Healthy, wealthy, and wise?

While sliding down banisters might not be the best way to avoid an early grave, the revised entry for early illustrates the history of one of the advice on how to live a long and happy life that is contained in one of the most familiar English proverbs. The earliest evidence available for early to bed, early to rise (makes a man healthy, wealthy, and wise) dates from 1639, but as early as 1496 a treatise on fishing contained in the Book of St Albans told its readers that ‘the olde englysshe prouerbe sayth… Who soo woll ryse erly shall be holy helthy & zely.’ This version substitutes the obsolete adjective seely (or ‘zely’—‘fortunate’ or ‘blessed’) for the more familiar wealthy, but by 1523 ‘richer in goodes’ had been added to physical and spiritual wholeness as one of the core benefits of such a daily routine.

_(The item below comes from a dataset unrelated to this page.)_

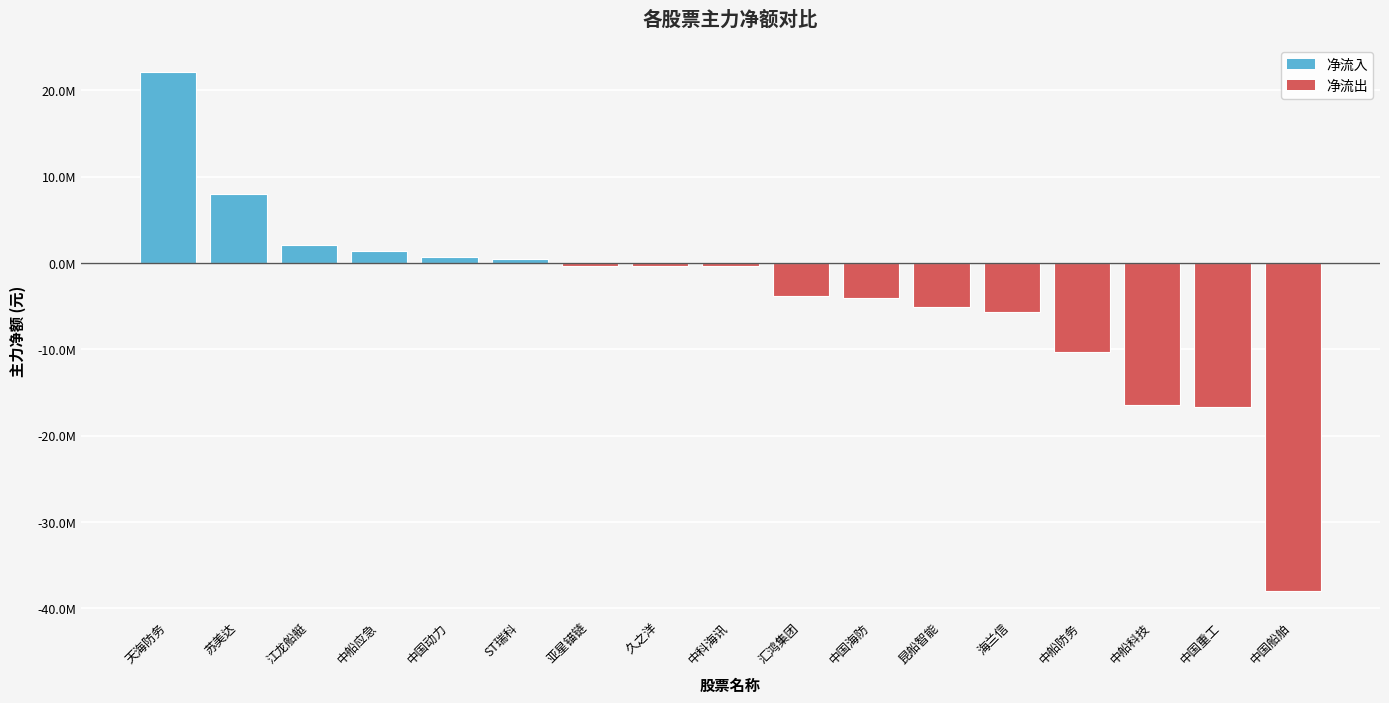

Are the bars horizontal?

No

We’ve clearly been worrying about personal wealth for a long time, and most of us these days are affected by earnings-related anxiety, and worries about earning capacity and earning power (both nineteenth-century coinages), are reflected in several new twentieth-century compounds relating to earned income, including earnings growth, earnings report, earnings drift,  and earnings gap. Marxist economists and historians might regard these concerns to be symptomatic of the stage in the development of capitalism known as late capitalism, in which all areas of life are believed to be dominated by consumerism, globalism, and big business. Yet another new lemma at earning arrives from a much earlier, feudal age with economic drawbacks of its own. Earningland, first recorded in an eleventh-century charter, was land granted to a dependent by his lord in return for services rendered; While in the nineteenth and twentieth centuries, horses (literally) and people (metaphorically) were said to have to earn their corn rather than their keep, in Anglo-Saxon England, individuals might first have had to earn the land on which to grow it.

Speaking of earnings, this lexicographer had better get back to work—see you later!